[Collected data entries]
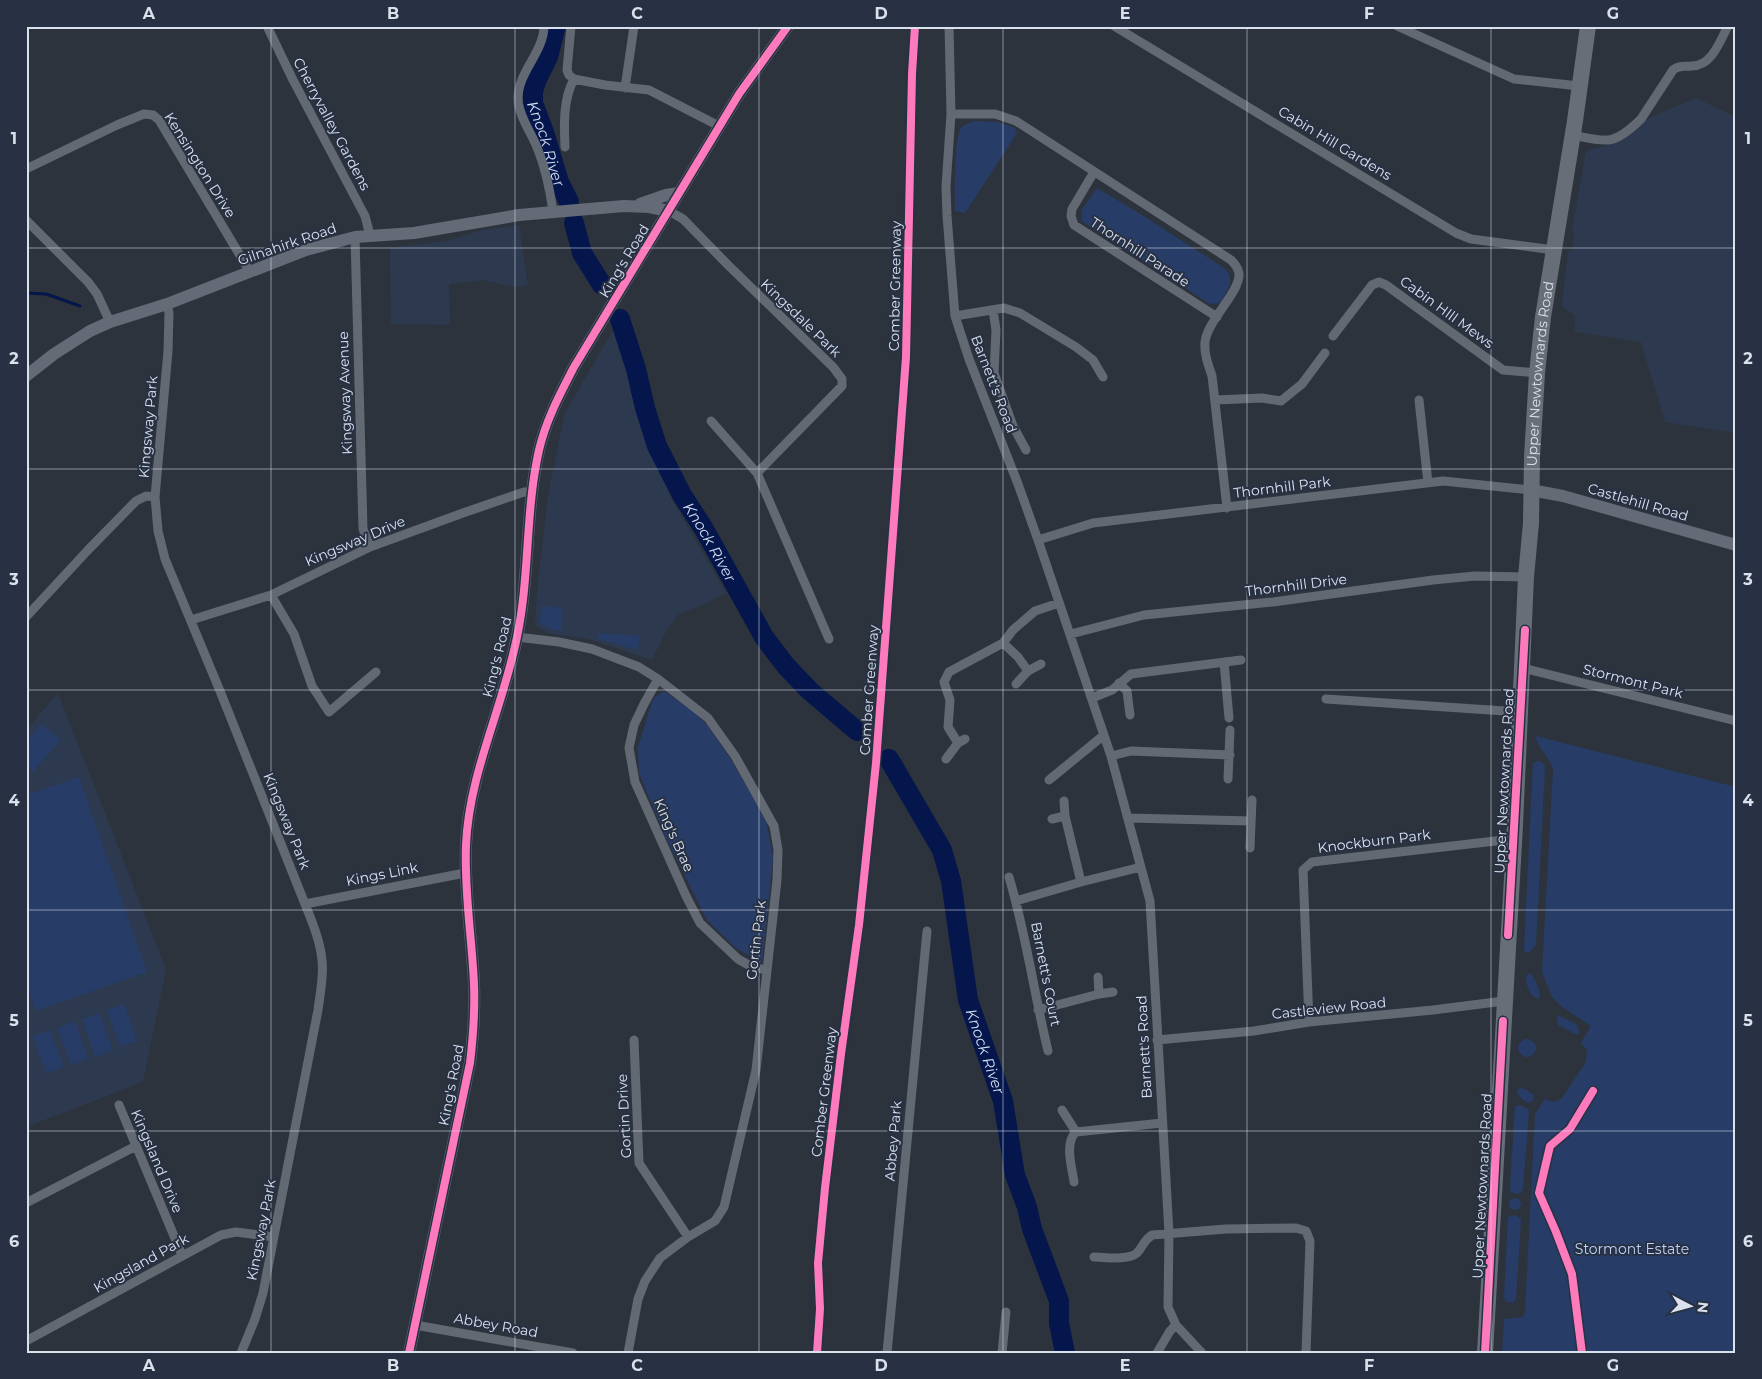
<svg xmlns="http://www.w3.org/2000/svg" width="1762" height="1379" viewBox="0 0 1762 1379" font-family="Montserrat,sans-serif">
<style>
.built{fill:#2d394f}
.green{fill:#273d67}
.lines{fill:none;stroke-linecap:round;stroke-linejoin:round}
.stream{stroke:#04164c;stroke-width:3}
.river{stroke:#04164c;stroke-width:20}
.street{stroke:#636973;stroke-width:9}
.secondary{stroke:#646a76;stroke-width:12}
.highway{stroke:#686e78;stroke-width:16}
.cycleway-casing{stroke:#273143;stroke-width:11}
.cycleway{stroke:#fd7abc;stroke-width:8}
.grid{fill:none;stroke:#dae0ec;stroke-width:1;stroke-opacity:0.55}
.labels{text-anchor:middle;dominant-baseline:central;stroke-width:4;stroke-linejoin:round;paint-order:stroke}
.street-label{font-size:14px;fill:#dae0ec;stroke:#273143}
.park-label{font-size:14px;fill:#bed2f7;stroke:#273143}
.water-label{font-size:15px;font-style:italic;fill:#d3ddf0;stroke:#273143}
.neatline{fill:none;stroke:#dae0ec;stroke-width:2}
.grid-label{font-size:16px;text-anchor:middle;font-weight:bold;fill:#dae0ec}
</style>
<rect width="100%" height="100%" fill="#2d333d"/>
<!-- built -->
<path class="built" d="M1696,98L1736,117V433L1665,422L1641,342L1575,332V315L1565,309L1562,304L1568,252L1572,250L1574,233L1572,231L1586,151L1617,142L1632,134L1644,120Z
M519,225L528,285L513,287L483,280L449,284L450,325L391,324L390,248L446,241L483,230Z
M617,324L620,326L634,370L649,449L671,498L726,593L703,605L679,614L666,632L652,660L589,639L548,633L537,627L535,619L537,591L548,495L565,412Z
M58,693L166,969L143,1082L26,1127V730Z"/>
<!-- green -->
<path class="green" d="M975,121L999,122L1015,128L1017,133L965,213L955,211C955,197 954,137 961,128C964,124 970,123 975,121Z
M1097,188L1142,215L1224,268L1230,275V284L1221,303L1210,304L1082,221L1081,211Z
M541,606L563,608L561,631L549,629L540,623Z
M599,633L639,636L638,650L598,639Z
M664,691L694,712L708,726L731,760L766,820L773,858L762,963L736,948L707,920L665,836L639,773L638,747L653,699Z
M42,724L61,740L33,772L26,767V743Z
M1536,736L1736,787V1353H1502L1504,1319L1523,1317L1525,1312L1535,1114L1545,1099C1551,1102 1556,1103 1562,1098L1586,1062L1587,1050L1581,1043L1591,1026L1562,1007L1552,997L1542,972L1553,770C1550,755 1536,748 1536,736Z
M1538,761L1543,763L1545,768L1536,945L1530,952H1525L1524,948L1533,763Z
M79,777L147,972L36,1011L26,983V795Z
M1528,973L1532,975C1536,982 1541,990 1539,999C1530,997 1527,988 1526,978Z
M124,1004L137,1041L120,1047L107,1010Z
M99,1013L113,1050L95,1057L82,1019Z
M1557,1015L1576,1024L1580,1032L1577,1035L1558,1025Z
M75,1021L88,1059L71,1065L57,1028Z
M50,1030L64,1067L46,1073L33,1036Z
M1518 1048a9 9 0 1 1 18 0a9 9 0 1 1-18 0Z
M1520,1088L1525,1089L1534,1095L1533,1101L1529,1103L1523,1100L1517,1093L1518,1089Z
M1520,1105L1529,1110L1523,1189L1521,1193L1516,1194L1511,1192L1510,1187L1515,1106Z
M1509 1204a6 6 0 1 1 12 0a6 6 0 1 1-12 0Z
M1515,1215L1521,1219L1516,1299L1513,1303L1505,1301L1504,1297L1508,1217Z"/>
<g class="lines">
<!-- stream -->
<path class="stream" d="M26,293L46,294L80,306"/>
<!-- river -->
<g class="river">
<path id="s1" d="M556,26L548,57L537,79L533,91V103L544,132L559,182L569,202"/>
<path d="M574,223L582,253L602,285"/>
<path id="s2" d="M620,319L636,369L645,408L657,446L682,495L704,529L764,637L786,666L810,691L857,731"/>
<path id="s3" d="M889,759L942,850L951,881L968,1000L1003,1101L1015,1175L1027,1207L1032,1229L1059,1301V1323L1065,1353"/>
</g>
<!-- street -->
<path class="street" d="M267,26L293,80L365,216L370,235
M544,26C544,52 518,72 518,98C518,114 530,131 536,145C545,166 550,190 553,212
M571,26L567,70L569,75L574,79L605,85L649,90L719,126
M949,26L951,114L946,186L947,216L955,316L969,359L1018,484L1038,540L1111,756L1150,901L1169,1233L1168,1307L1176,1325L1202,1353
M1114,26L1456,233L1471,239L1554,250
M1397,26L1514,79L1579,86
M625,88L634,26
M951,114H995L1016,121L1231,260C1235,264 1238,268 1239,273C1241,291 1207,321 1205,342C1204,354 1208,364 1212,376L1227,508
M1572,135C1583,137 1597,141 1608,140C1620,139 1633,127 1641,119L1673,70C1679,65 1684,67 1692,66C1712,66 1720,41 1728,26
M565,147C564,125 563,99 574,79
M26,169L117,125L144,114L153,115L159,120L250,272
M1094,172L1072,209L1071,216L1074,225L1217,317
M669,211L683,219L729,266L833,367L842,379V386L757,473
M26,220L88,282L97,294L110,322
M355,237L363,529L370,547
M167,304L169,313L168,351L155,497L158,531L165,559L220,691L305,904C312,922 320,940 322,960C324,977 320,994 318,1010L263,1293L255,1319L241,1353
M993,310L996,330L994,373L1013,426L1026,450
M955,316L1004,308L1020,313L1076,347L1093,360L1103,377
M1333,336L1372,285L1379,282L1386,285L1503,370L1537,373
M1215,400L1262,398L1281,401L1302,384L1325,353
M1419,400L1428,483
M711,421L757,473L829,639
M1038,540L1093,523L1443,481L1531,490
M271,595L294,634L312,686L329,712L376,672
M26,617L88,550L136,501L146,496L155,497
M191,620L271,595L370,547L463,513L524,492H532
M1071,634L1144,615L1273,602L1433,580L1475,576L1526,577
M517,637L559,642L592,649L639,667L658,679L708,718L735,756L774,826L778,850L777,880L756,1070L724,1207L715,1221L688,1237L660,1258L645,1281L638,1299L628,1353
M1003,643L1018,657L1028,671
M1224,662L1229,718
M1523,668L1736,721
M658,679L644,704L634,725L629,748L635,782L686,896L700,923L738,959L752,967L766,970
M1119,683L1127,691L1130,715
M1016,684L1028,671L1041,664
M1092,698L1112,690L1131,674L1241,660
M1326,699L1520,712
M958,743L948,727L950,700L944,682L949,672L1003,643L1013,630L1035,611L1059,603
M1111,756L1131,751L1230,755
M946,759L958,743L965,739
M1228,779L1230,730
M1049,780L1104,735
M1064,801L1065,816L1081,882
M1129,818L1251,821
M1052,819L1065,816
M1250,848L1252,800
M1009,877C1026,934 1034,993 1048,1051
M1016,901L1081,882L1141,867
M305,904L465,873
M1098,977L1099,994
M1038,1010L1099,994L1113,992
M1309,1022L1303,870L1312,862L1513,839
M634,1040L639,1163L688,1237
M1157,1040L1254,1031L1309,1022L1433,1010L1504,1001
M119,1105L182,1255
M1062,1110L1076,1132
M1074,1182C1072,1167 1064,1143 1076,1132L1162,1123
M26,1203L136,1146
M1094,1257C1105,1257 1127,1261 1137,1253C1143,1247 1143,1241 1152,1235L1226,1229L1296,1228L1306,1231L1310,1241L1306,1353
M415,1325L573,1353
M26,1341L221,1235L236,1232L274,1237
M887,1353L927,931
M1002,1353L1006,1312
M1157,1353L1170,1331L1176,1325"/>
<!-- secondary -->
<path class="secondary" d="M640,204L666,195L679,193
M26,376L54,354L90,331L110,322L167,304L306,250L355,237L414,233L519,215L624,206L649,207L669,211
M1531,490L1563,496L1736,545
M409,1353L470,1063C473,1038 475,1010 474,984C472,938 464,892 466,845C469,773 503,708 517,637C530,576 525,512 539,450C546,420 560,394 574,367L739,94L788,26"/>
<!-- highway -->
<path class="highway" id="s4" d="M1485,1353L1515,825L1526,577L1531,523L1532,457L1537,373L1543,317L1575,121L1588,26"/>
<defs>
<path id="cycleway" d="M1508,935L1525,630
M409,1353L470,1063C473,1038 475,1010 474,984C472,938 464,892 466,845C469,773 503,708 517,637C530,576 525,512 539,450C546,420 560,394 574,367L739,94L788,26
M817,1353L820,1309L818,1263L825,1188L841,1054L859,925L876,763L906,357L912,74L915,26
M1485,1353L1503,1021
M1582,1353L1572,1274L1556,1232L1539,1193L1550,1146L1570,1129L1593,1091"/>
</defs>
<!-- cycleway casing -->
<use href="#cycleway" class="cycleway-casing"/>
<!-- cycleway -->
<use href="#cycleway" class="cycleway"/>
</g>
<!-- grid -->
<path class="grid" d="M271,26V1353M515,26V1353M759,26V1353M1003,26V1353M1247,26V1353M1491,26V1353M26,248H1736M26,469H1736M26,690H1736M26,910H1736M26,1131H1736"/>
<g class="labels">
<!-- street labels -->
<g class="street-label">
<text transform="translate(332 124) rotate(62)">Cherryvalley Gardens</text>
<text transform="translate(1335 143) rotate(31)">Cabin Hill Gardens</text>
<text transform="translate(200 165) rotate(58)">Kensington Drive</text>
<text transform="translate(287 244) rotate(-19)">Gilnahirk Road</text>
<text transform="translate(1140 252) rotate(33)">Thornhill Parade</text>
<text transform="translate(624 261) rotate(-59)">King's Road</text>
<text transform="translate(895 286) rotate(-89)">Comber Greenway</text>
<text transform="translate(1447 312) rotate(36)">Cabin HIll Mews</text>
<text transform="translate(801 318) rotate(44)">Kingsdale Park</text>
<text stroke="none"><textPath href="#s4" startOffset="981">Upper Newtownards Road</textPath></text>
<text transform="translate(994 384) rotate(69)">Barnett's Road</text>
<text transform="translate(345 393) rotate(-92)">Kingsway Avenue</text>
<text transform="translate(148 427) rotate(-85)">Kingsway Park</text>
<text transform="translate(1282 487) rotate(-7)">Thornhill Park</text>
<text transform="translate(1638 502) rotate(16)">Castlehill Road</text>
<text transform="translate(355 541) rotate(-23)">Kingsway Drive</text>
<text transform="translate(1296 585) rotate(-7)">Thornhill Drive</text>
<text transform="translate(497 657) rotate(-76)">King's Road</text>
<text transform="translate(1633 681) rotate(14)">Stormont Park</text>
<text transform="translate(869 690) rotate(-86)">Comber Greenway</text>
<text transform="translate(1504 781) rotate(-87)">Upper Newtownards Road</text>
<text transform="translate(287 821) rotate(68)">Kingsway Park</text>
<text transform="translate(674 835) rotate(66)">King's Brae</text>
<text transform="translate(1374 841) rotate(-7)">Knockburn Park</text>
<text transform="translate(382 874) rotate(-11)">Kings Link</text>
<text transform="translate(756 940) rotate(-83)">Gortin Park</text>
<text transform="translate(1046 974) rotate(79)">Barnett's Court</text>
<text transform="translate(1329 1008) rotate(-6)">Castleview Road</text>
<text transform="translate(1144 1047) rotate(-93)">Barnett's Road</text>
<text transform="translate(451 1085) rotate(-79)">King's Road</text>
<text transform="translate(824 1092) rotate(-83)">Comber Greenway</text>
<text transform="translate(624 1116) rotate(-93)">Gortin Drive</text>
<text transform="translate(893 1141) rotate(-85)">Abbey Park</text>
<text transform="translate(157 1161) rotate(67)">Kingsland Drive</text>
<text transform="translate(1482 1186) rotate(-87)">Upper Newtownards Road</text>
<text transform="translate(261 1230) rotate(-79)">Kingsway Park</text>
<text transform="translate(141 1263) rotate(-29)">Kingsland Park</text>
<text transform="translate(496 1325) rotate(10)">Abbey Road</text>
</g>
<!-- park labels -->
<g class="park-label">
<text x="1632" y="1249">Stormont Estate</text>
</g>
<!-- water labels -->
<g class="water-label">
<text stroke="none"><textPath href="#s1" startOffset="124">Knock River</textPath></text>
<text stroke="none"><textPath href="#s2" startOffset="242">Knock River</textPath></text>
<text stroke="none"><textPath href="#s3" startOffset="312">Knock River</textPath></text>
</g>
</g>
<!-- border -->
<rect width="1762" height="1379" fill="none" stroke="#273143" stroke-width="55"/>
<!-- north arrow -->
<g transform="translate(1690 1306) rotate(96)" stroke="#273143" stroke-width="4" paint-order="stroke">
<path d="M0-4L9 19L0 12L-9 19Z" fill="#dae0ec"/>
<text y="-8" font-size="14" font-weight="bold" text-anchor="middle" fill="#dae0ec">N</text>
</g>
<rect x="28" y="28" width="1706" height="1324" class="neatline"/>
<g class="grid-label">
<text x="149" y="19">A</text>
<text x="393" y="19">B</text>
<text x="637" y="19">C</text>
<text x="881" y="19">D</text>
<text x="1125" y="19">E</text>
<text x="1369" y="19">F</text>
<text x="1613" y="19">G</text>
<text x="14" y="144">1</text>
<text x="1748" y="144">1</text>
<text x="14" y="364">2</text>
<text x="1748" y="364">2</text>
<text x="14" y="585">3</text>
<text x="1748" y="585">3</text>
<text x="14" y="806">4</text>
<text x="1748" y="806">4</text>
<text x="14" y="1026">5</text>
<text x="1748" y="1026">5</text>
<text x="14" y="1247">6</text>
<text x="1748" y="1247">6</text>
<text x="149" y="1371">A</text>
<text x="393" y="1371">B</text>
<text x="637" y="1371">C</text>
<text x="881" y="1371">D</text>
<text x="1125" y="1371">E</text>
<text x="1369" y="1371">F</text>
<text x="1613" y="1371">G</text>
</g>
</svg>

▶ [Work instruction]: Only the lines containing "paint" are needed; copy each of them from the data.

▶ [Solved problem]:
.labels{text-anchor:middle;dominant-baseline:central;stroke-width:4;stroke-linejoin:round;paint-order:stroke}
<g transform="translate(1690 1306) rotate(96)" stroke="#273143" stroke-width="4" paint-order="stroke">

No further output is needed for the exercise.